ACTIVITY
The answer must be every line of the data that holds the word "metal".

DATA PROVIDED

──────────────────────────────

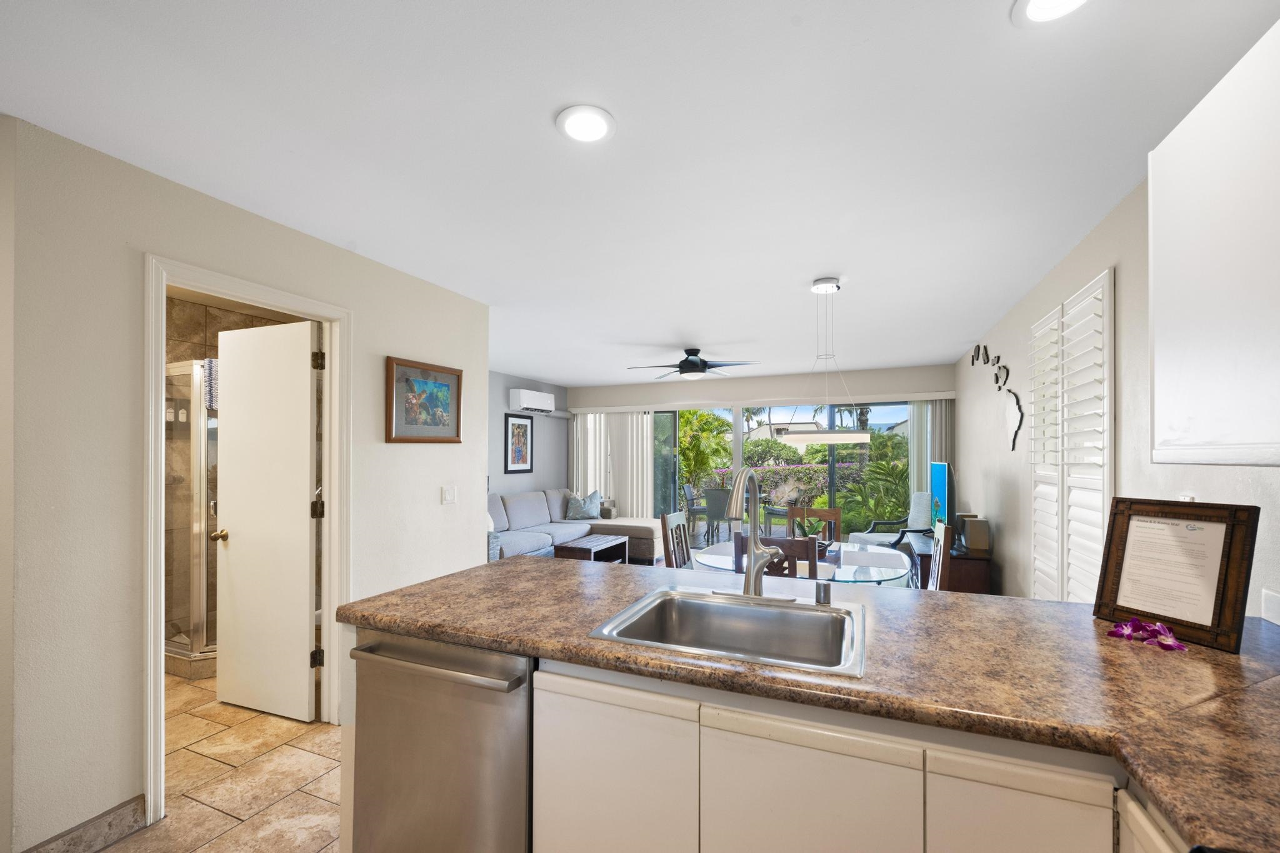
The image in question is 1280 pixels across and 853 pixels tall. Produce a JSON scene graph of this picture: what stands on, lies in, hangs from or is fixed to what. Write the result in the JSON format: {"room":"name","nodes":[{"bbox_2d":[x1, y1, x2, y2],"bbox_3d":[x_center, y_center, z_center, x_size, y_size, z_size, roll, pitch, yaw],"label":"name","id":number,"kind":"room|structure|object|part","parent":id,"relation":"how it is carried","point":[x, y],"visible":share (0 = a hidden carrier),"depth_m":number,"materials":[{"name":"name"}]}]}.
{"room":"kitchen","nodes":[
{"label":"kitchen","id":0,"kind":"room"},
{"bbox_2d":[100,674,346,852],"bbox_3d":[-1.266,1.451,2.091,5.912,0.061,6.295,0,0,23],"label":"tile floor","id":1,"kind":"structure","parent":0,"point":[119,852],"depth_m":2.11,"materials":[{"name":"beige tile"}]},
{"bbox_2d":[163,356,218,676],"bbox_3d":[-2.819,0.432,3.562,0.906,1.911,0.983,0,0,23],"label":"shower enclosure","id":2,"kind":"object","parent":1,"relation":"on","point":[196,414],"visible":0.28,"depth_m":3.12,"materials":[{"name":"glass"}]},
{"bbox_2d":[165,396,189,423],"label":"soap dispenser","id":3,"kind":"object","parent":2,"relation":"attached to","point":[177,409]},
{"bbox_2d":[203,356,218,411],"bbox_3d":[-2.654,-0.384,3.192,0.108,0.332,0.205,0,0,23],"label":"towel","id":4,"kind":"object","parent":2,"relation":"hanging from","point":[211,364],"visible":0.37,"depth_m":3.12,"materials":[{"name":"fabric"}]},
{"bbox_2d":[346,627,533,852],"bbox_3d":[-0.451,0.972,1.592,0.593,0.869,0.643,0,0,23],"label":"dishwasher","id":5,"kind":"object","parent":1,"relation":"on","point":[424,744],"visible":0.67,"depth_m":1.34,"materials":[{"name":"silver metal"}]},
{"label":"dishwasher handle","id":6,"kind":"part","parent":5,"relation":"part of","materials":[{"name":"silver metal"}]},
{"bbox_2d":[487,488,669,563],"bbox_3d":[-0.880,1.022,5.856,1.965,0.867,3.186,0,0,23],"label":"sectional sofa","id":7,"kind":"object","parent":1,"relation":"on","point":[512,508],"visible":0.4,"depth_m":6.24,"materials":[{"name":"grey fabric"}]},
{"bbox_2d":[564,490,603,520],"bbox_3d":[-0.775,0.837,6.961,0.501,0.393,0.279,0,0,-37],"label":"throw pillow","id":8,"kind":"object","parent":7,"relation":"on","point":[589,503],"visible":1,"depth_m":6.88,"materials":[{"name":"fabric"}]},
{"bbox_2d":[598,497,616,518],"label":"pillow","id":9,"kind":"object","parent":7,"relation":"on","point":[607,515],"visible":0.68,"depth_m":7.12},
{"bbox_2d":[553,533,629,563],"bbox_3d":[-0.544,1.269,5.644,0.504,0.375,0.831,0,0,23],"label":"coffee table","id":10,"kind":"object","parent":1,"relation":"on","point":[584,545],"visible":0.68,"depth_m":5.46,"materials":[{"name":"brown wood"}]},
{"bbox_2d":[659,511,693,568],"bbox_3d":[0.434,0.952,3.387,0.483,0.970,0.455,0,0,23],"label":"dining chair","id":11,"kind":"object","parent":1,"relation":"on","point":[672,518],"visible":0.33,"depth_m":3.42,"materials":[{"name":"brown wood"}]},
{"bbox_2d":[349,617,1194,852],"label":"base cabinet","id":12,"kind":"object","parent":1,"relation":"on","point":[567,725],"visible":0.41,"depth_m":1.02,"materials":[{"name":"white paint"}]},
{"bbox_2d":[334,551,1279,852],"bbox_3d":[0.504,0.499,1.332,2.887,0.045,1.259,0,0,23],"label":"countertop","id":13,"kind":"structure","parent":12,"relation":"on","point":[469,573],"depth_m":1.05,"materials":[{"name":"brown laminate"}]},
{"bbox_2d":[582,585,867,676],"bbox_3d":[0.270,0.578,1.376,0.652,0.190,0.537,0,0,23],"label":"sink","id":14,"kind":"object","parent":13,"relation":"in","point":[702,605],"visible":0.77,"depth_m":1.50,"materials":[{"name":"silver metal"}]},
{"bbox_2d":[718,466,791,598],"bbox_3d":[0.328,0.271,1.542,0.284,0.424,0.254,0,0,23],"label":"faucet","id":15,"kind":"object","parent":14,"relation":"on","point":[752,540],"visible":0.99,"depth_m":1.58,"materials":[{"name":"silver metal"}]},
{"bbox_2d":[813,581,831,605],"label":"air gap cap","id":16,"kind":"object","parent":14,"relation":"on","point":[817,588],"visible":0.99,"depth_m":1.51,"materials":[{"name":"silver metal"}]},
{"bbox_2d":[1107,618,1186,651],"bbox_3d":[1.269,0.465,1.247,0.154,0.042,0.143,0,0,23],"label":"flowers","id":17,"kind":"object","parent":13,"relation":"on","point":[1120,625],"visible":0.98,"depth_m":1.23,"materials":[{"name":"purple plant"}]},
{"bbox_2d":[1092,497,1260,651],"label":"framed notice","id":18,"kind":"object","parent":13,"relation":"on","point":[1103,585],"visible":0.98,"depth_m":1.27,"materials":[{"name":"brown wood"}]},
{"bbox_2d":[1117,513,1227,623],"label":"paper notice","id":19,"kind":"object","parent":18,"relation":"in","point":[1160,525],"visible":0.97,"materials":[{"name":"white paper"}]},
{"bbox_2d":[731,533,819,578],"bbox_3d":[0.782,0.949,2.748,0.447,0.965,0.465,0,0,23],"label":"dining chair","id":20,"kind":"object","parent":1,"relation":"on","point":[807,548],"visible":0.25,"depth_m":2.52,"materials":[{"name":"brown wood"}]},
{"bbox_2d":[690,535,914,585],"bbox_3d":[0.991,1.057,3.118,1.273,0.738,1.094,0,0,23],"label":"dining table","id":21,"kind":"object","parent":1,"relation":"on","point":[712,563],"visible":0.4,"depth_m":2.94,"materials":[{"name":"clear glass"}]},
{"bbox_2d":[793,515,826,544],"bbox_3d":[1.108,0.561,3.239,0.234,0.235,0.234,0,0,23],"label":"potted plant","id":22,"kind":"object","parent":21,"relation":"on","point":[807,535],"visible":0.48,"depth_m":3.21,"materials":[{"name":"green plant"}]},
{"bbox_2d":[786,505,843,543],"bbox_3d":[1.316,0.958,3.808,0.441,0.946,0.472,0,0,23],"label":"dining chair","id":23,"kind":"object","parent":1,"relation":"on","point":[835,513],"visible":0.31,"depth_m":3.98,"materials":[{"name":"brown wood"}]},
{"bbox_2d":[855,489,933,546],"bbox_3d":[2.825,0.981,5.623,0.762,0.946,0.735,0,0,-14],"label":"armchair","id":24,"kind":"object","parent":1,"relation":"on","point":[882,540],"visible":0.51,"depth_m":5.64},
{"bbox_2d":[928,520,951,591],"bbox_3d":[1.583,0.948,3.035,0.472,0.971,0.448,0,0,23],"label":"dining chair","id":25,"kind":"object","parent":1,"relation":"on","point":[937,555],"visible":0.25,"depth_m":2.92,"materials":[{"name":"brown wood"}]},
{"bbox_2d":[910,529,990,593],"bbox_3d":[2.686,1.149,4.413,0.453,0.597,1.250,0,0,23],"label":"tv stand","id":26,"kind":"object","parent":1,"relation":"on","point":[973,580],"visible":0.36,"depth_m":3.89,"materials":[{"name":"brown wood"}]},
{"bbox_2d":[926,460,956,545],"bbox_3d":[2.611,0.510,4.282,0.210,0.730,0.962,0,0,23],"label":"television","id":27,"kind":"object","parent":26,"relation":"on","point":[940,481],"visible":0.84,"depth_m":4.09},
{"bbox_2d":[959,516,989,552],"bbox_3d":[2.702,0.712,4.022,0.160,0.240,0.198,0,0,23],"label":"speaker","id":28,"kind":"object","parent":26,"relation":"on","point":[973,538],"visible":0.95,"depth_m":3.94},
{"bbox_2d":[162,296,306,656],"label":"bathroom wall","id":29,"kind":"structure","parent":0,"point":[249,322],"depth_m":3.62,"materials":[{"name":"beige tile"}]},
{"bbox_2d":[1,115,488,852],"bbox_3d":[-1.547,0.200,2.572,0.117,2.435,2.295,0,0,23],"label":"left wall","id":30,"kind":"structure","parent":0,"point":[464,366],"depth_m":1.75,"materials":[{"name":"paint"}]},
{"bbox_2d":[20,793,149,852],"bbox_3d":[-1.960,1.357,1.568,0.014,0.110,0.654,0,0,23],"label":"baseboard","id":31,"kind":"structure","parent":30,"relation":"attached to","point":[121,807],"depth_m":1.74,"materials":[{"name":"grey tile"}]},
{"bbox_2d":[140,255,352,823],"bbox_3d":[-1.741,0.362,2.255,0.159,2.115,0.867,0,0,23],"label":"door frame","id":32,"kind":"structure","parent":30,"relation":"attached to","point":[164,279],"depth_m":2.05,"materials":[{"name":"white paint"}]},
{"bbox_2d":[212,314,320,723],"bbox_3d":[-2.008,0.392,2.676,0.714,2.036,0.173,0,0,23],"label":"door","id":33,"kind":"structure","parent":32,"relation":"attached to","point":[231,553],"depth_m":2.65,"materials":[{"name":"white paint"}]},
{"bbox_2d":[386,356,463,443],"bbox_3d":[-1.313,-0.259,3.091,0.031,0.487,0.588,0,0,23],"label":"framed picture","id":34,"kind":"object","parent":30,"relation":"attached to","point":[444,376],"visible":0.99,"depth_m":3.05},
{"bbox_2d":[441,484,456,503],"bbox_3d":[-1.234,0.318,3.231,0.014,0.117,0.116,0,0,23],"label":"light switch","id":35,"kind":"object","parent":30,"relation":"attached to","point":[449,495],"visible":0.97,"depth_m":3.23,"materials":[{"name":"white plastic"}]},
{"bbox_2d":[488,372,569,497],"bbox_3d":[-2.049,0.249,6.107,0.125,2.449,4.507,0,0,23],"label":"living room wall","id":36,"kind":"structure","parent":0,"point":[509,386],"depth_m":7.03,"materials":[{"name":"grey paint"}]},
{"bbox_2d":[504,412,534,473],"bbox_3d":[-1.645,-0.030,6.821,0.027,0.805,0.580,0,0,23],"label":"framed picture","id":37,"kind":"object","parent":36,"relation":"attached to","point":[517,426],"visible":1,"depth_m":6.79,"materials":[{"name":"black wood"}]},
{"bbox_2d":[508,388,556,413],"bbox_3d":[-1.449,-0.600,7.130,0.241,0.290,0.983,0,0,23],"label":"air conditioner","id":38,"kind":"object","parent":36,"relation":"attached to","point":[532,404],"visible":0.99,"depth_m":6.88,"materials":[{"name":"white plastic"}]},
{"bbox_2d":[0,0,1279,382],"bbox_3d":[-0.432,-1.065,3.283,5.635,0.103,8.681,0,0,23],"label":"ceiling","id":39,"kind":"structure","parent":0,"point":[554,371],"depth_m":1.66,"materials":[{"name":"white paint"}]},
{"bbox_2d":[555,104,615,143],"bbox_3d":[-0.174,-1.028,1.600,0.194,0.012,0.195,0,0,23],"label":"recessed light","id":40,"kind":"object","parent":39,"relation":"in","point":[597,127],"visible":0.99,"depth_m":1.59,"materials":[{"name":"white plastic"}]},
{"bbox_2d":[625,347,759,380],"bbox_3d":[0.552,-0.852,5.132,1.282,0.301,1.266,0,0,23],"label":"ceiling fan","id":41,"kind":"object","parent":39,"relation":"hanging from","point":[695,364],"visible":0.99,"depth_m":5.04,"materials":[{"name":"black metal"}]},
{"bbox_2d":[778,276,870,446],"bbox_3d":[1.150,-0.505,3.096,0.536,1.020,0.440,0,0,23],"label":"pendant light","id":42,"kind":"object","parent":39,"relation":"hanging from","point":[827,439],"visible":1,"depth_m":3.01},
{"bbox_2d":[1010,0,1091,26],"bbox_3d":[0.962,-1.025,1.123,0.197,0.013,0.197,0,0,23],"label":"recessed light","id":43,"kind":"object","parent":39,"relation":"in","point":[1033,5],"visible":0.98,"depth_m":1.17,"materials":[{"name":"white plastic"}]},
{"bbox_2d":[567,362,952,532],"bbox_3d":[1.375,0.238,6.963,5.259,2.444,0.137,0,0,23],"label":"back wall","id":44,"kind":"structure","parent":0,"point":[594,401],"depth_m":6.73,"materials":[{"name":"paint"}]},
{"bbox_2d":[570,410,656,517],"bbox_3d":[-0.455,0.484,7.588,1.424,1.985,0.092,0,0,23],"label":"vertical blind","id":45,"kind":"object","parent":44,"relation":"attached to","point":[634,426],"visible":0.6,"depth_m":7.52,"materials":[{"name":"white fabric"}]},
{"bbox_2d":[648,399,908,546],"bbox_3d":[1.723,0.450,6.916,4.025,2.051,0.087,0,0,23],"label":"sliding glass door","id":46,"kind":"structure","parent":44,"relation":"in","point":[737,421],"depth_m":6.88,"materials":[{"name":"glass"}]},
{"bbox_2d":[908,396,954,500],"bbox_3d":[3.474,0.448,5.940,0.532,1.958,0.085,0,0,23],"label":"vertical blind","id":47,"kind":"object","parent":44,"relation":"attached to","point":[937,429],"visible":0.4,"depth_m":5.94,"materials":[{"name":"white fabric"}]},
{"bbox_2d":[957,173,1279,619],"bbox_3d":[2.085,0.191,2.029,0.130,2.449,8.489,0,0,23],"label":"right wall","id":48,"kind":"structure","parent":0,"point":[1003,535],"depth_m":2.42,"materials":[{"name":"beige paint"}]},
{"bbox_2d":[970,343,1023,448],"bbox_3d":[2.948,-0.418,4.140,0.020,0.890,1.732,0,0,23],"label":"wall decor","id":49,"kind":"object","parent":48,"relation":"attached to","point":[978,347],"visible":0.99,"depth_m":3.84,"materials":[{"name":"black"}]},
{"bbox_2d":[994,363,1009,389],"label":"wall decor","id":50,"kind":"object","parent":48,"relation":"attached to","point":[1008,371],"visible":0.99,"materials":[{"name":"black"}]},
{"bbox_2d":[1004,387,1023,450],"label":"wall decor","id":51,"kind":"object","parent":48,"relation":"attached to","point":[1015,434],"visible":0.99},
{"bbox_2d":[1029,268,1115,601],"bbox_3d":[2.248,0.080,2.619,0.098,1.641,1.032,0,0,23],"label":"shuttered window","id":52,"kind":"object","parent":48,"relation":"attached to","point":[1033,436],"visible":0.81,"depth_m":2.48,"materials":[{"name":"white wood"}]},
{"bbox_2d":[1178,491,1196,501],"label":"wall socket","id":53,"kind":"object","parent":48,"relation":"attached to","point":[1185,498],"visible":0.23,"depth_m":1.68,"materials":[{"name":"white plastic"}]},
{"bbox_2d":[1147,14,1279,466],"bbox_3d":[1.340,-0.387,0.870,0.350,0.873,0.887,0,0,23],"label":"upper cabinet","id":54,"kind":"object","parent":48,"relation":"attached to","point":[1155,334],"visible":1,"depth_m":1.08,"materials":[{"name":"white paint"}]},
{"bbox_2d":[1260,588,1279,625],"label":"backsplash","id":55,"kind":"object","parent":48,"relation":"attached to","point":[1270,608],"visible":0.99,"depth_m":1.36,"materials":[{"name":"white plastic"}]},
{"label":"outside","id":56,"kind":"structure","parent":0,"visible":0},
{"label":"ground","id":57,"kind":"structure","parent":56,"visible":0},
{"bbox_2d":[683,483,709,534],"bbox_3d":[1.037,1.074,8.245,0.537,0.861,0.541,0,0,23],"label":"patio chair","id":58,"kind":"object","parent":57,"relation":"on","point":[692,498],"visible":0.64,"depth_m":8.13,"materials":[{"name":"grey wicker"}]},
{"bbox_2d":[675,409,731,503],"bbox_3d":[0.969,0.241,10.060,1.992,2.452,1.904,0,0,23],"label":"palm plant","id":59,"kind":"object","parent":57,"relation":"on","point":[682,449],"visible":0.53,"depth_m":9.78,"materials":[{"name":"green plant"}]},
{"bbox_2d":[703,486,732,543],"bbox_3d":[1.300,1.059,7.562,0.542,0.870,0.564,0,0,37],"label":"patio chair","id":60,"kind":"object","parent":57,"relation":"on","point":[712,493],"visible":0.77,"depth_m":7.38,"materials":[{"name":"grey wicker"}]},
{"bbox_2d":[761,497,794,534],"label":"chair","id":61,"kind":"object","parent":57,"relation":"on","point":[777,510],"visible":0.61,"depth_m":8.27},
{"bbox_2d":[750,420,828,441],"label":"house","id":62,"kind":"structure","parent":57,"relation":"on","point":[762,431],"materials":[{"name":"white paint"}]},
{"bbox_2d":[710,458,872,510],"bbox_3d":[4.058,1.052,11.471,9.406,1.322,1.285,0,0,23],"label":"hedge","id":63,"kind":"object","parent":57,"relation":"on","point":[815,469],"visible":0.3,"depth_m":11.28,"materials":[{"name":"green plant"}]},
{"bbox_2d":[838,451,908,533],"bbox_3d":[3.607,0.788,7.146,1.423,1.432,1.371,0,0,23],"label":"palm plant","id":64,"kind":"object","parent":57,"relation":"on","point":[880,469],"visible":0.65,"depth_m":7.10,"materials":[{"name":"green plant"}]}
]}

──────────────────────────────

OUTPUT OF THE TASK
{"bbox_2d":[346,627,533,852],"bbox_3d":[-0.451,0.972,1.592,0.593,0.869,0.643,0,0,23],"label":"dishwasher","id":5,"kind":"object","parent":1,"relation":"on","point":[424,744],"visible":0.67,"depth_m":1.34,"materials":[{"name":"silver metal"}]},
{"label":"dishwasher handle","id":6,"kind":"part","parent":5,"relation":"part of","materials":[{"name":"silver metal"}]},
{"bbox_2d":[582,585,867,676],"bbox_3d":[0.270,0.578,1.376,0.652,0.190,0.537,0,0,23],"label":"sink","id":14,"kind":"object","parent":13,"relation":"in","point":[702,605],"visible":0.77,"depth_m":1.50,"materials":[{"name":"silver metal"}]},
{"bbox_2d":[718,466,791,598],"bbox_3d":[0.328,0.271,1.542,0.284,0.424,0.254,0,0,23],"label":"faucet","id":15,"kind":"object","parent":14,"relation":"on","point":[752,540],"visible":0.99,"depth_m":1.58,"materials":[{"name":"silver metal"}]},
{"bbox_2d":[813,581,831,605],"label":"air gap cap","id":16,"kind":"object","parent":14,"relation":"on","point":[817,588],"visible":0.99,"depth_m":1.51,"materials":[{"name":"silver metal"}]},
{"bbox_2d":[625,347,759,380],"bbox_3d":[0.552,-0.852,5.132,1.282,0.301,1.266,0,0,23],"label":"ceiling fan","id":41,"kind":"object","parent":39,"relation":"hanging from","point":[695,364],"visible":0.99,"depth_m":5.04,"materials":[{"name":"black metal"}]},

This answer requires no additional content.